What you need to do:
Before copying, set aside the pictures; then restate exactly the lines from the one with "X319193Y209961D02*" through the last line of the records.

START Provided data

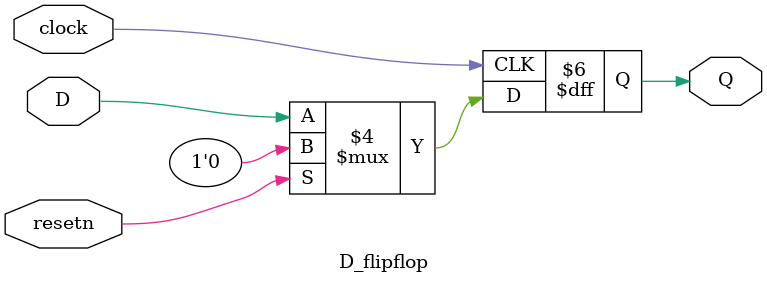
<source format=v>
module part1(Clock,Enable,Reset,CounterValue);
input Clock,Enable,Reset;
output [7:0] CounterValue;
wire [6:0] g1;



Tflipflop f0(.Ts(Enable),.clocks(Clock),.resetns(Reset),.q(g1[0]),.cvalue(CounterValue[0]));
Tflipflop f1(.Ts(g1[0]),.clocks(Clock),.resetns(Reset),.q(g1[1]),.cvalue(CounterValue[1]));
Tflipflop f2(.Ts(g1[1]),.clocks(Clock),.resetns(Reset),.q(g1[2]),.cvalue(CounterValue[2]));
Tflipflop f3(.Ts(g1[2]),.clocks(Clock),.resetns(Reset),.q(g1[3]),.cvalue(CounterValue[3]));
Tflipflop f4(.Ts(g1[3]),.clocks(Clock),.resetns(Reset),.q(g1[4]),.cvalue(CounterValue[4]));
Tflipflop f5(.Ts(g1[4]),.clocks(Clock),.resetns(Reset),.q(g1[5]),.cvalue(CounterValue[5]));
Tflipflop f6(.Ts(g1[5]),.clocks(Clock),.resetns(Reset),.q(g1[6]),.cvalue(CounterValue[6]));
Tflipflop f7(.Ts(g1[6]),.clocks(Clock),.resetns(Reset),.cvalue(CounterValue[7]));

endmodule 



module Tflipflop(Ts,clocks,resetns,q,cvalue);
input Ts,clocks,resetns;
output q,cvalue;
wire r1;

wire p1;
assign p1=Ts^r1;

D_flipflop b1(.clock(clocks),.resetn(resetns),.Q(r1),.D(p1));


assign q= (Ts&r1);
assign cvalue=r1;

endmodule


module D_flipflop(clock,resetn,Q,D);
input clock,D,resetn;
output reg Q;


always @ (posedge clock) 
if (resetn==1)
Q<=0;
else 
Q<=D;


endmodule 



</source>
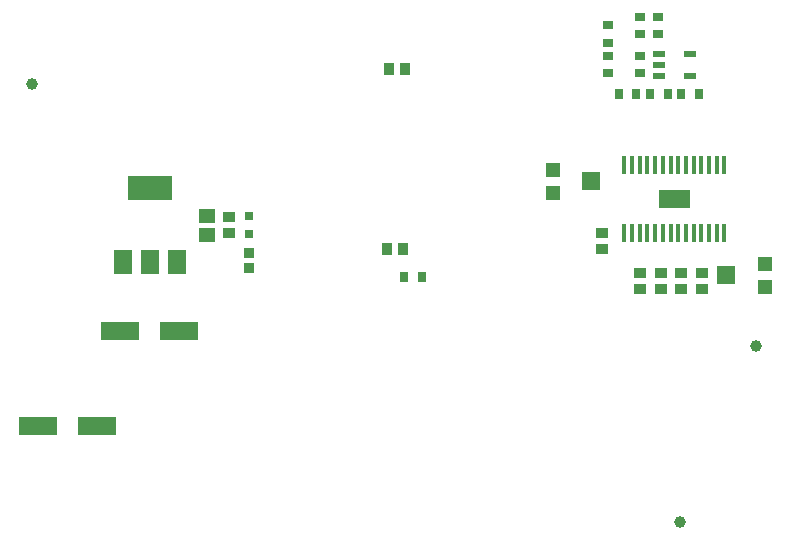
<source format=gtp>
G04*
G04 #@! TF.GenerationSoftware,Altium Limited,Altium Designer,18.1.7 (191)*
G04*
G04 Layer_Color=8421504*
%FSLAX25Y25*%
%MOIN*%
G70*
G01*
G75*
%ADD17R,0.04724X0.04724*%
%ADD18R,0.05906X0.06299*%
%ADD19R,0.03543X0.02756*%
%ADD20R,0.02756X0.03543*%
%ADD21R,0.03937X0.02362*%
G04:AMPARAMS|DCode=22|XSize=39.37mil|YSize=39.37mil|CornerRadius=19.68mil|HoleSize=0mil|Usage=FLASHONLY|Rotation=0.000|XOffset=0mil|YOffset=0mil|HoleType=Round|Shape=RoundedRectangle|*
%AMROUNDEDRECTD22*
21,1,0.03937,0.00000,0,0,0.0*
21,1,0.00000,0.03937,0,0,0.0*
1,1,0.03937,0.00000,0.00000*
1,1,0.03937,0.00000,0.00000*
1,1,0.03937,0.00000,0.00000*
1,1,0.03937,0.00000,0.00000*
%
%ADD22ROUNDEDRECTD22*%
%ADD23R,0.03543X0.03937*%
%ADD24R,0.03740X0.03347*%
%ADD25R,0.03150X0.03150*%
%ADD26R,0.05512X0.05118*%
%ADD27R,0.03937X0.03543*%
%ADD28R,0.14961X0.07874*%
%ADD29R,0.05906X0.07874*%
%ADD30R,0.12598X0.06299*%
G04:AMPARAMS|DCode=31|XSize=61.81mil|YSize=16.14mil|CornerRadius=2.02mil|HoleSize=0mil|Usage=FLASHONLY|Rotation=90.000|XOffset=0mil|YOffset=0mil|HoleType=Round|Shape=RoundedRectangle|*
%AMROUNDEDRECTD31*
21,1,0.06181,0.01211,0,0,90.0*
21,1,0.05778,0.01614,0,0,90.0*
1,1,0.00404,0.00605,0.02889*
1,1,0.00404,0.00605,-0.02889*
1,1,0.00404,-0.00605,-0.02889*
1,1,0.00404,-0.00605,0.02889*
%
%ADD31ROUNDEDRECTD31*%
G36*
X325571Y224311D02*
X325571Y218209D01*
X315374Y218209D01*
X315374Y224311D01*
X325571Y224311D01*
D02*
G37*
D17*
X279921Y231102D02*
D03*
Y223228D02*
D03*
X350591Y199803D02*
D03*
Y191929D02*
D03*
D18*
X292717Y227165D02*
D03*
X337795Y195866D02*
D03*
D19*
X298347Y263189D02*
D03*
X298347Y269094D02*
D03*
X309173Y276181D02*
D03*
X309173Y282087D02*
D03*
X315079Y282087D02*
D03*
X315079Y276181D02*
D03*
X309173Y269094D02*
D03*
Y263189D02*
D03*
X298347Y273425D02*
D03*
X298347Y279331D02*
D03*
D20*
X307796Y256299D02*
D03*
X301890Y256299D02*
D03*
X322756Y256299D02*
D03*
X328662Y256299D02*
D03*
X312323Y256299D02*
D03*
X318229Y256299D02*
D03*
X230512Y195276D02*
D03*
X236417D02*
D03*
D21*
X315236Y269783D02*
D03*
X315236Y266043D02*
D03*
X315236Y262303D02*
D03*
X325551Y262303D02*
D03*
X325551Y269783D02*
D03*
D22*
X347638Y172441D02*
D03*
X322441Y113595D02*
D03*
X106500Y259500D02*
D03*
D23*
X224803Y204724D02*
D03*
X230118D02*
D03*
X225295Y264567D02*
D03*
X230610D02*
D03*
D24*
X178740Y203346D02*
D03*
Y198228D02*
D03*
D25*
X178740Y209646D02*
D03*
Y215551D02*
D03*
D26*
X164567Y215748D02*
D03*
Y209449D02*
D03*
D27*
X172047Y215256D02*
D03*
Y209941D02*
D03*
X309055Y196555D02*
D03*
X309055Y191240D02*
D03*
X296260Y209961D02*
D03*
Y204646D02*
D03*
X329736Y196555D02*
D03*
Y191240D02*
D03*
X322835Y196555D02*
D03*
Y191240D02*
D03*
X315984Y196555D02*
D03*
Y191240D02*
D03*
D28*
X145669Y225000D02*
D03*
D29*
X154724Y200197D02*
D03*
X145669D02*
D03*
X136614D02*
D03*
D30*
X108268Y145669D02*
D03*
X127953D02*
D03*
X135827Y177165D02*
D03*
X155512D02*
D03*
D31*
X303839Y232559D02*
D03*
X306398D02*
D03*
X308957D02*
D03*
X311516D02*
D03*
X314075D02*
D03*
X316634D02*
D03*
X319193D02*
D03*
X321752D02*
D03*
X324311D02*
D03*
X326870D02*
D03*
X329429D02*
D03*
X331988D02*
D03*
X334547D02*
D03*
X337106D02*
D03*
Y209961D02*
D03*
X334547D02*
D03*
X331988D02*
D03*
X329429D02*
D03*
X326870D02*
D03*
X324311D02*
D03*
X321752Y209961D02*
D03*
X319193Y209961D02*
D03*
X316634D02*
D03*
X314075D02*
D03*
X311516D02*
D03*
X308957D02*
D03*
X306398D02*
D03*
X303839D02*
D03*
M02*

</source>
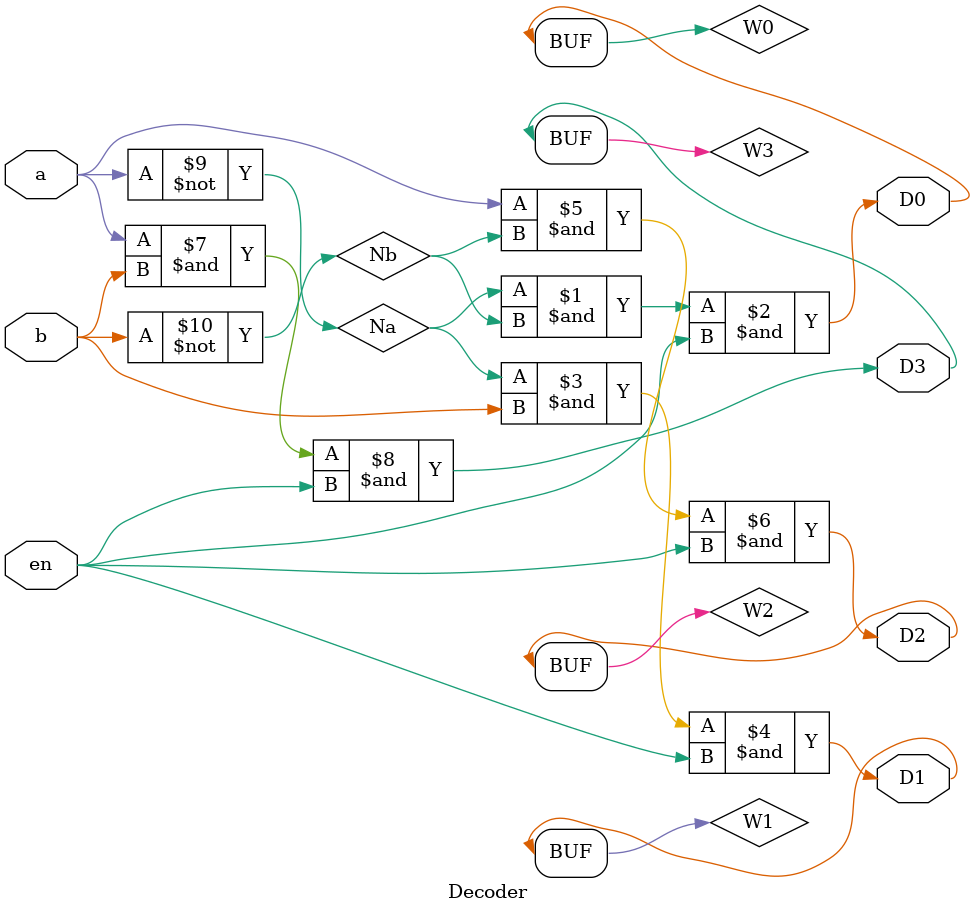
<source format=v>
module Decoder(input a, input b,input en, output D0,D1,D2,D3);
  wire Na,Nb;
  wire W0,W1,W2,W3;
  not(Na,a);
  not(Nb,b);
  and(W0,Na,Nb,en);
  and(W1,Na,b,en);
  and(W2,a,Nb,en);
  and(W3,a,b,en);
  assign D0=W0;
  assign D1=W1;
  assign D2=W2;
  assign D3=W3;
endmodule
</source>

END Provided data

Solution:
X319193Y209961D02*
D03*
X316634D02*
D03*
X314075D02*
D03*
X311516D02*
D03*
X308957D02*
D03*
X306398D02*
D03*
X303839D02*
D03*
M02*

</source>
<source format=v>
module Decoder(input a, input b,input en, output D0,D1,D2,D3);
  wire Na,Nb;
  wire W0,W1,W2,W3;
  not(Na,a);
  not(Nb,b);
  and(W0,Na,Nb,en);
  and(W1,Na,b,en);
  and(W2,a,Nb,en);
  and(W3,a,b,en);
  assign D0=W0;
  assign D1=W1;
  assign D2=W2;
  assign D3=W3;
endmodule
</source>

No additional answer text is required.